Mr Farrow added that over the next few months the sand would be pushed landwards again and by the end of March, the Ispolen remains would vanish for another year.
When this would happen again still remained a mystery, but he said the sight was “a good link with Sheringham’s history”.
Local historian Peter Cox is the co-author of a book called The Wreck of Ispolen and has lived in Sheringham for 40 years.
With Tim Groves they discovered the famous rescue of the crew when researching the history of the Henry Ramey Upcher lifeboat.
Mr Cox hoped that weather conditions would keep the brig preserved for at least another 200 years.

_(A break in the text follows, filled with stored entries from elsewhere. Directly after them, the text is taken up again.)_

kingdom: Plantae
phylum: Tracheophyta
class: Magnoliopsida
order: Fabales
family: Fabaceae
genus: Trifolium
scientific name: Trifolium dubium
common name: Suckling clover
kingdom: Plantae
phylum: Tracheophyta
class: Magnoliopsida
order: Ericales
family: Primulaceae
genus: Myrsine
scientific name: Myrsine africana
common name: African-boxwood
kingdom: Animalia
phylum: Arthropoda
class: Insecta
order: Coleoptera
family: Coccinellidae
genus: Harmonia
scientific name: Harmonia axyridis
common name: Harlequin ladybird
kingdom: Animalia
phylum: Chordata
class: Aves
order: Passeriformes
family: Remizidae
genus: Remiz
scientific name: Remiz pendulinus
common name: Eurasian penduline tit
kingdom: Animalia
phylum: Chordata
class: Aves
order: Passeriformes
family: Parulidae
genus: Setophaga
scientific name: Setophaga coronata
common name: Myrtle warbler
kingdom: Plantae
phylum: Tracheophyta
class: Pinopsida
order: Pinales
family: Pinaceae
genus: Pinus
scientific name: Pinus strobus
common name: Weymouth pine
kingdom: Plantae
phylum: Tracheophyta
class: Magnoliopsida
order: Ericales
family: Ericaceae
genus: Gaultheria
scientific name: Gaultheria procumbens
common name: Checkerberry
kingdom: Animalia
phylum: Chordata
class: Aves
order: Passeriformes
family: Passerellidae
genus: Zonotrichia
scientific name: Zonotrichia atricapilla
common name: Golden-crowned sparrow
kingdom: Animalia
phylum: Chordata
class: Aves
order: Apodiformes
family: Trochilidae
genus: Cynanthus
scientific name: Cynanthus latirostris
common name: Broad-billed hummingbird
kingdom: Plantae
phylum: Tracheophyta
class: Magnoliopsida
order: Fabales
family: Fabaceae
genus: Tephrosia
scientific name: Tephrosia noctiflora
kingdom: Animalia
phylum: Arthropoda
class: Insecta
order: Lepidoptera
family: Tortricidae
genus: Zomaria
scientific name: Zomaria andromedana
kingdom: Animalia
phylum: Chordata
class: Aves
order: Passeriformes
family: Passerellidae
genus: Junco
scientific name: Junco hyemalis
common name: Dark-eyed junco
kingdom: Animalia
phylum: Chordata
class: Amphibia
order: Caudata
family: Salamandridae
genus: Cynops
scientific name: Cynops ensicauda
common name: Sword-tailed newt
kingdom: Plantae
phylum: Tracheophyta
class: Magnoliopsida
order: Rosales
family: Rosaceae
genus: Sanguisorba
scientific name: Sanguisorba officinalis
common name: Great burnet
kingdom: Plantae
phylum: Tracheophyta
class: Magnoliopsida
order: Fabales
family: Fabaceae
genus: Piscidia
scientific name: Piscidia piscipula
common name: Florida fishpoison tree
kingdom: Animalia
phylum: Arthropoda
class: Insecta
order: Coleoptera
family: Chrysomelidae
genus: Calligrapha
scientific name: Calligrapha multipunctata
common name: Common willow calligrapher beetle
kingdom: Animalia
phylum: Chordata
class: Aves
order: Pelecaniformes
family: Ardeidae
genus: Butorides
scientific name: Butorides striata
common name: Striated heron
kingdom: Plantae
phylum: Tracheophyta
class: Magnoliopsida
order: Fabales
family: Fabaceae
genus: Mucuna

“It’s been there since 1897 and no one will move it as it’s embedded into the chalk,” he said.
“Visitors to the town see the plaque on the promenade but if they could come back during winter then they would see how enthralling it is.”
He emphasised that it had been one of the biggest sea rescues in Sheringham’s history and reached national importance after wealthy families from London collected donations for the lifeboat crew - a total of £40 which was shared between them. This was the equivalent to one year’s earnings for a fisherman at the time.
Irene Saunders, 51, of Kettering, has been holidaying in Sheringham for 20 years and said this year had been the first time she had seen the remains.
“I feel quite fortunate to have been able to get so close to it. It’s in really good condition but I think it should be owned by heritage to ensure it is looked after as it would be a shame if it became damaged.”
Other locations revealed by this year’s low sand level includes Cromer’s old jetty next to the pier and chalk exposure near Sheringham’s lifeboat museum.